Special RDD Problems

Groups:

Group 1 (xena01-03) - Yang, Mary; Reyes, Miguel; Burton, Craig

Group 2 (xena04-06) - Usiri, Calvin; Whitten, Marcus; Herbert, Emily

Group 3 (xena07-09) - Viltoft, Jorgen; Croxton, John; Burnett, Jesse

Group 4 (xena10-12) - Samoray, Nicholas; Ang, Sam; Witecki, Ian

Group 5 (xena13-15) - Skogman, Brett; Holloway, Taylor; Walker, Blair

Group 6 (xena16-18) - Newton, Michael; Andres, Robbie; Fordin, Sarah; Taylor, Zachary

Group 7 (xena19-21) - Bomer, Dan; Chang, Stephen; Koeller, Jordan

Data Set:

Several year files are in /users/mlewis/CSCI3395-F17/DataSets/ghcn-daily/ that were pulled from the "by_year" directory at ftp://ftp.ncdc.noaa.gov/pub/data/ghcn/daily/. That same directory also has a file called ghcnd-stations.txt that you will need to answer the questions for this week. You will need to read some of the support files on the web site in order to get information on the format of the data files.

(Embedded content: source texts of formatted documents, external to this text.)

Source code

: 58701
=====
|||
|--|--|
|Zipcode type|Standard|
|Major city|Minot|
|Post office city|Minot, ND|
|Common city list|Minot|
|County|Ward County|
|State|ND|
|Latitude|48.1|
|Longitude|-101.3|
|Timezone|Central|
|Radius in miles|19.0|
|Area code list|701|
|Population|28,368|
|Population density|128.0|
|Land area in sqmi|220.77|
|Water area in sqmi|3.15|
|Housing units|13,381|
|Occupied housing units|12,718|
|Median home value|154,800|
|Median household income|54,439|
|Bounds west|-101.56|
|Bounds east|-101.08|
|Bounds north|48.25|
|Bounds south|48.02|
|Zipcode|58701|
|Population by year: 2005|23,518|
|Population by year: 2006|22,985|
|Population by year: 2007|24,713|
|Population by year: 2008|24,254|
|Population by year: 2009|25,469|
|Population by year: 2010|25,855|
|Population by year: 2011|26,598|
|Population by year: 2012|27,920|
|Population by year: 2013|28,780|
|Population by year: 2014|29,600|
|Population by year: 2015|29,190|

Note that there is a copy of this data in /data/BigData/ghcn-daily/, but it is only visible on the Pandora machines. If you ssh to those machines and run from there, you can use that copy. It will probably be faster to load.

In Class Questions:

1. What location has reported the largest temperature difference in one day (TMAX-TMIN)? What is the difference and when did it happen?

2. What location has reported the largest difference between min and max temperatures overall in 2017. What was the difference?

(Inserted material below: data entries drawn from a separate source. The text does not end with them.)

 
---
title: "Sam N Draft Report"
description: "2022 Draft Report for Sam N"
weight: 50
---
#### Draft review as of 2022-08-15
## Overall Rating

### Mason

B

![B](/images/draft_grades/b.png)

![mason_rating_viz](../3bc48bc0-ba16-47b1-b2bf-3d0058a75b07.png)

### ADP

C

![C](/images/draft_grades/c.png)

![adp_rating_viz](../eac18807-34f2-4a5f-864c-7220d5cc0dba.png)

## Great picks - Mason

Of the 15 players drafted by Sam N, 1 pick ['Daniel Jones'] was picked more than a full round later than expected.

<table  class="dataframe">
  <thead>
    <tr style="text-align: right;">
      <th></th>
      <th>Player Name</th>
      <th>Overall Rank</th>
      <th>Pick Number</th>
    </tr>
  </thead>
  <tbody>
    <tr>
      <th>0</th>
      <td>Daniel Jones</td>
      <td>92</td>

3. What is the standard deviation of the high temperatures for all US stations? What about low temperatures?

4. How many stations reported data in both 1987 and 2017?

Before you leave class, one member of your group needs to send me an email with your group answers to these questions and the code you wrote to solve them. Make sure the email also includes the names of all the group members who were present to work on this.

Between Class Questions:

All the code that you write to answer these questions should be put in a package called sparkrdd2 in the in-class repository. You should also make a file called sparkrdd2.md in the top level of your repository that includes a write-up with your answers to the questions and any requested plots.

1. Does temperature variability change with latitude in the US? Consider three groups of latitude: lat<35, 35<lat<42, and 42<lat. Answer this question in the following three ways.

a. Standard deviation of high temperatures.

b. Standard deviation of average daily temperatures (when you have both a high and a low for a given day at a given station).

c. Make histograms of the high temps for all stations in each of the regions so you can visually inspect the breadth of the distribution.

2. Plot the average high temperature for every station that has reported temperature data in 2017 with a scatter plot using longitude and latitude for x and y and the average daily temperature for color. Make 100F or higher solid red, 50F solid green, and 0F or lower solid blue. If you are using ScalaFX plots, you can have bins of 20 degrees with different colors. If you are using SwiftVis2, you can use a ColorGradient for the scatter plot color.

3. How much has the average land temperature changed from 1897 to 2016? We will calculate this in a few ways.

a. Calculate the average of all temperature values of all stations for 1897 and compare to the same for 2016.

b. Calculate the average of all temperature values only for stations that reported temperature data for both 1897 and 2016.

c. Plot data using approach (a) for all years I give you data for from 1897 to 2016.

d. Plot data using approach (b) for all years I give you data for from 1897 to 2016.

4. Describe the relative merits and flaws with approach (a) and (b) for question 3. What would be a better approach to answering that question?

5. While answering any of the above questions, did you find anything that makes you believe there is a flaw in the data? If so, what was it, and how would you propose identifying and removing such flaws in serious analysis?